The question that Foghorn looked to address was whether it could improve technology enough to bring the process to a point where it made sense to introduce it commercially. Ultimately, because of the relatively low cost of fossil fuels compared with Foghorn’s costs, it made sense to “kill” the project, in X’s terminology.
Hannun approached Felten and Astro Teller, X’s captain of moonshots, and told them it was time to pull the plug on Foghorn. While the commercialization of Foghorn may still be a ways away, the scientific work Hannun and her team did was substantial, so much so that the team plans to publish it in a peer-reviewed journal “so it could be part of the conversation of removing CO2 from the atmosphere.”
When Foghorn first started, Hannun was forced into a period of “re-imagination.” She had never led a project like Foghorn before, or saw herself as a person who should be leading such a project.
“I had this team of people who had much more expertise than me, much more education than me,” Hannun said. “So just to learn the value that I brought and my worthiness to even have the privilege of leading such a group of people that I respected so much, it took time for me to adjust to that new conception of myself.”
But by the time she approached Felten and Teller with the recommendation to kill Foghorn, Hannun had been given not only the space and freedom to develop her abilities, but the support she needed when she needed it as well.

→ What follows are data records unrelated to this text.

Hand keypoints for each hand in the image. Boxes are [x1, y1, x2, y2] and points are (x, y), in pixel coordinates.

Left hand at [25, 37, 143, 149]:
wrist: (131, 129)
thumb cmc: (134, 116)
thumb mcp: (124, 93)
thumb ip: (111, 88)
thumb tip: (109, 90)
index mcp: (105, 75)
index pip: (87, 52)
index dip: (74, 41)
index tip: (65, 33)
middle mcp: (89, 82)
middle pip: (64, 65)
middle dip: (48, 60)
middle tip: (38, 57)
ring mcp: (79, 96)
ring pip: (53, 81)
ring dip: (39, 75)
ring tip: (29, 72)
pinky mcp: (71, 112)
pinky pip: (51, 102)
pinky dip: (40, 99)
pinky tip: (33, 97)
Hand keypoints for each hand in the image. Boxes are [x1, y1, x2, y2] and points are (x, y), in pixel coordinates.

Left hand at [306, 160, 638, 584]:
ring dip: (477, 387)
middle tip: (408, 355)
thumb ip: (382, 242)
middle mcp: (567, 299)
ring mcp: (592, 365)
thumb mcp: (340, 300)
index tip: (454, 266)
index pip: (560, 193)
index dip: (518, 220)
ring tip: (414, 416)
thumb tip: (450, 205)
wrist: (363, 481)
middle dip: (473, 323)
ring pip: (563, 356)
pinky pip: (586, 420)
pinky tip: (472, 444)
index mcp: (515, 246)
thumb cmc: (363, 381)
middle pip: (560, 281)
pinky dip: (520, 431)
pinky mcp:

This gave her a confidence that she carried into the development of Dandelion. Hannun said that following Foghorn, she wanted to work on a project that was closer to being “ready for commercialization in the near-term.”
“We realized that if (geothermal) was the way people in cold climates heated and cooled their home(s), then you would essentially electrify heating,” Hannun said. “You could get rid of all these point-source emissions.”
She and her team started by trying to understand why geothermal was the way it was, and then dived into developing technology that addressed what made geothermal so expensive.
This resulted in an innovative process for installing the ground-loops that differentiate ground-sourced heat pumps from other types of heating systems. Hannun said they figured out pretty quickly that if they couldn’t solve the problem of making the installation process easier and more affordable, there was “no chance we’d be able to make geothermal a mainstream option.”
With the possibility of getting a geothermal system into the ground more efficiently, homeowners would be able to utilize a heating and cooling system that Hannun said is 300 to 400 percent more efficient. The heat pump used in a geothermal system doesn’t create heat; it simply transports it from one place to another. In heating mode, the pumps pull heat from the ground and transports it into the house. In cooling mode, it pulls heat from the house and disperses it in the ground.
“All that’s saying is that you’re getting more energy than you’re using because you’re moving it, not creating it,” Hannun said.
In working with local geothermal installers in New York — installers who know their own communities — Hannun and her team at Dandelion are able to continue learning what it takes to serve homeowners and provide them with a product they will want that will also make a difference.
At the end of the day, that’s what Dandelion’s innovation is all about.
“The environment in which you live affects the food you eat, the disease that spreads, the weather, obviously,” Hannun said. “Having it change so perceptively in a human lifetime is crazy (and) really alarming.”